Standard 5-field cron (minute hour dayOfMonth month dayOfWeek), 6-field with seconds (used by Quartz, Spring, and many cloud schedulers), and 7-field with optional year. The page lets you pick the format and explains each field as you build the expression.

Why are dayOfMonth and dayOfWeek both fields?

Standard cron treats them as OR: 'first day of month OR every Monday' fires on either condition. To AND them, you typically need a non-standard ?-syntax (Quartz) or a workaround. The page shows the next fire times so you can verify your intent visually.

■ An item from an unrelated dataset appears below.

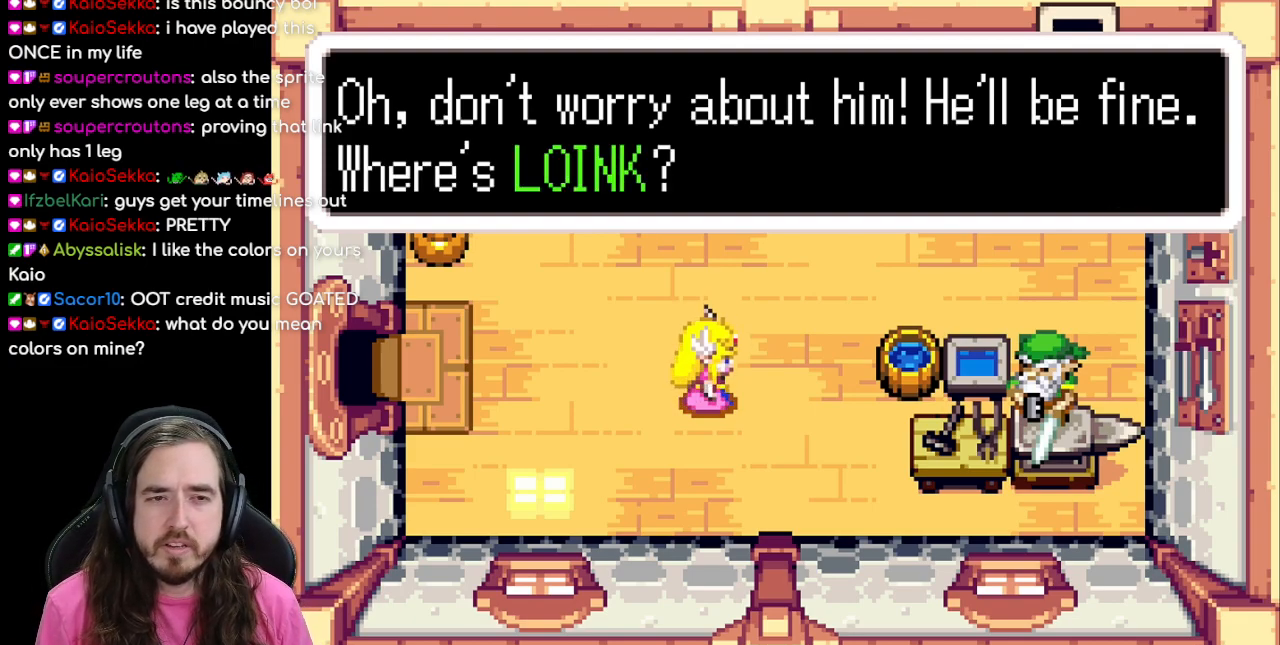
{"buttons": [], "events": [[150, "A", "down"], [317, "A", "up"]]}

Will the schedule actually run on my system?

No - this page generates and validates the expression, but the job runs in your scheduler (Linux cron, GitHub Actions, Kubernetes CronJob, AWS EventBridge, Quartz, etc). Different schedulers have slightly different cron dialects; pick the right format for your target.

What time zone does the schedule use?

Standard Unix cron uses the system local time zone. Cloud schedulers vary - AWS EventBridge defaults to UTC, GitHub Actions defaults to UTC, Kubernetes CronJob uses the API server's timezone. Read your scheduler's docs and remember that DST transitions can fire jobs at unexpected times.

How can I express 'every 30 minutes'?

*/30 * * * * (minute = 0,30; every hour, day, month, day of week). For 'every 15 minutes only during business hours': */15 9-17 * * 1-5 (also restricts to 9-17:00 Mon-Fri). The page shows the next 5-10 fire times to confirm.

Is this safe to use for real production schedules?

The page only generates the expression; running the job is your scheduler's job. Test the expression with a sample run first (most schedulers have a 'manual run' option), and avoid scheduling jobs at midnight (00:00) where many systems' jobs collide and cause spikes.

Is anything uploaded?

No. The expression is parsed and the next fire times are computed in your browser using a JavaScript cron library.